*SOURCE EXTRACT*.
Start of Block

Recently, Landi et al¹² proposed a new clinical test and defined the vertebral segment according to the specific dysfunctional condition without the presence of an obvious instability, such as those with MI, using preoperative radiological examinations. Spinal functional units (SFUs) with MI will have disordered biomechanics, rendering them unable to perform physiological functions well and resulting in spinal degenerative disease and low back pain. Furthermore, their findings demonstrated that MI at the involved segments has good predictive value for adjacent segment disease (ASD) after instrument and fusion surgery.

These theoretical considerations can also be applied to patients who have undergone PTED, almost all of whom have biomechanical problems in the lumbar spine, which may be caused by the dysfunction of the SFU and result in clinical symptoms. In addition, the most commonly used dynamic X-rays for detecting lumbar instability may be less sensitive. Chen et al²⁷ reported that flexion was limited subsequent to aggravated back pain, which appeared during a forward bending posture when instructed to “bend forward from your lower back as low as possible, do not stick out your buttocks” and was accurately diagnosed, and treatment was therefore limited at the same time.

Patients in our study with CLBP had an average MI score of 9.84, which indicated that, for this subset of patients, operative levels of MI and dysfunctional lumbar units were present. However, the outcome evaluated by dynamic X-rays was “stable”. Such a large difference may be related to use of the biomechanical assessment method. When using the entire spine as a spinal functional unit for evaluation, multiple pieces of information may be ignored due to many limitations, including aggravated back pain and body position changes. Nevertheless, MI, a concept parallel to vertebral instability, considers lumbar degenerative disease a dysfunction of an individual, the spinal motor unit and is defined as “active discopathy” and described as configuring the first phase of the degenerative cascade. The biomechanical function of the spinal motor unit demands assessment using various radiological data and can divide the level of dysfunction into three classes: the stable level (scores of 0–3), the dysfunctional level (scores of 4–8), and the microinstability level (scores of 9–14). Our study demonstrated that class 3 (the microinstability level) is associated with relevant pathoanatomic alterations, with high clinical relevance for CLBP after PTED surgery. Meanwhile, this outcome indicates that many radiographic characteristics need to be taken into account before choosing surgical treatments instead of evaluating lumbar instability with dynamic X-rays only.

End of Block

*AVAILABLE DATA*.

Start of Block

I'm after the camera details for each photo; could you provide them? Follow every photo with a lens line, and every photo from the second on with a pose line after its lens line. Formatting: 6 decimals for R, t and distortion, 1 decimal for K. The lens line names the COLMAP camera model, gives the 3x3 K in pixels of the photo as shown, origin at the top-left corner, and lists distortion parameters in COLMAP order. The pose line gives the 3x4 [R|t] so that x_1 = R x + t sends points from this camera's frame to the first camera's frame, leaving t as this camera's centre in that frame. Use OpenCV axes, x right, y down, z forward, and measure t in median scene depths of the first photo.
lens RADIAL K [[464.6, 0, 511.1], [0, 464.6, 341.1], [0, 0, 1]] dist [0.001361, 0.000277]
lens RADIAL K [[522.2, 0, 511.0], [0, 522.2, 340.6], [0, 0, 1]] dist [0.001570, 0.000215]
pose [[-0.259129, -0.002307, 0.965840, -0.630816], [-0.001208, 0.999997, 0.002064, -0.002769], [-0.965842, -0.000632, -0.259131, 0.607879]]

End of Block

*REQUIREMENT*. Reproduce everything in the passage on microinstability from "Recently, Landi et" down to "and fusion surgery.".

*SOLUTION*.
Recently, Landi et al¹² proposed a new clinical test and defined the vertebral segment according to the specific dysfunctional condition without the presence of an obvious instability, such as those with MI, using preoperative radiological examinations. Spinal functional units (SFUs) with MI will have disordered biomechanics, rendering them unable to perform physiological functions well and resulting in spinal degenerative disease and low back pain. Furthermore, their findings demonstrated that MI at the involved segments has good predictive value for adjacent segment disease (ASD) after instrument and fusion surgery.